> **Work request A**
Reproduce a passage from the interview excerpt on colonial-era law: begin at the words "Broadly the laws" and stop after "in pre-British times?".
> **Work request B**
In the interview excerpt on colonial-era law, what power did the Land Acquisition Act (1894) give to the state?

> **Excerpted passage**
********************

KS: In the civil side, for example, broadly that you must hear both the parties - that the other side must have a chance to file its written statement following the filing of the plaint; that the parties must exchange documents - so documents become very important, supplying the list of witnesses etc. The procedure becomes long drawn and each time the judge must decide what is relevant/irrelevant. The judge has to frame issues on which alone he will focus his mind and give a decision. In the criminal side there must be a FIR, there must be an offence under which you are charged, then you must be tried, who could be called as witness etc.

Broadly the laws of the 1860s were very much geared towards consolidating the colonial state; in the 1870s and 1880s it was consolidating the empire and hence the laws relating to contracts, sale of goods, trusts, telegraphs etc, which assisted the building of the economic empire. The other law that helped in the consolidation of the empire was the Land Acquisition Act (1894), which gave the power of eminent domain to the state to acquire land.

SK: Did the power of eminent domain not exist in the state in pre-British times?

********************

[Data records]
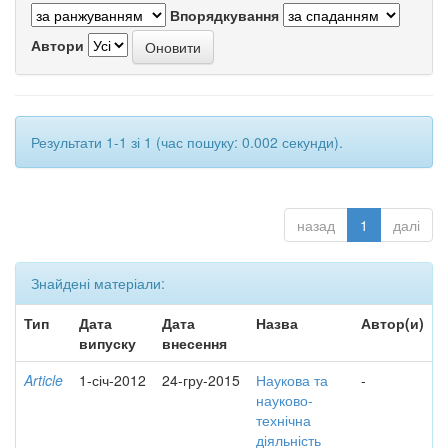
Впорядкування
Автори
Результати 1-1 зі 1 (час пошуку: 0.002 секунди).
назад
1
далі
Знайдені матеріали:
Тип
Дата
Дата
Назва
Автор(и)
випуску
внесення
Article
1-січ-2012
24-гру-2015
Наукова та
-
науково-
технічна
діяльність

********************

> **Answer space A**
Broadly the laws of the 1860s were very much geared towards consolidating the colonial state; in the 1870s and 1880s it was consolidating the empire and hence the laws relating to contracts, sale of goods, trusts, telegraphs etc, which assisted the building of the economic empire. The other law that helped in the consolidation of the empire was the Land Acquisition Act (1894), which gave the power of eminent domain to the state to acquire land.

SK: Did the power of eminent domain not exist in the state in pre-British times?

> **Answer space B**
It gave the state the power of eminent domain to acquire land.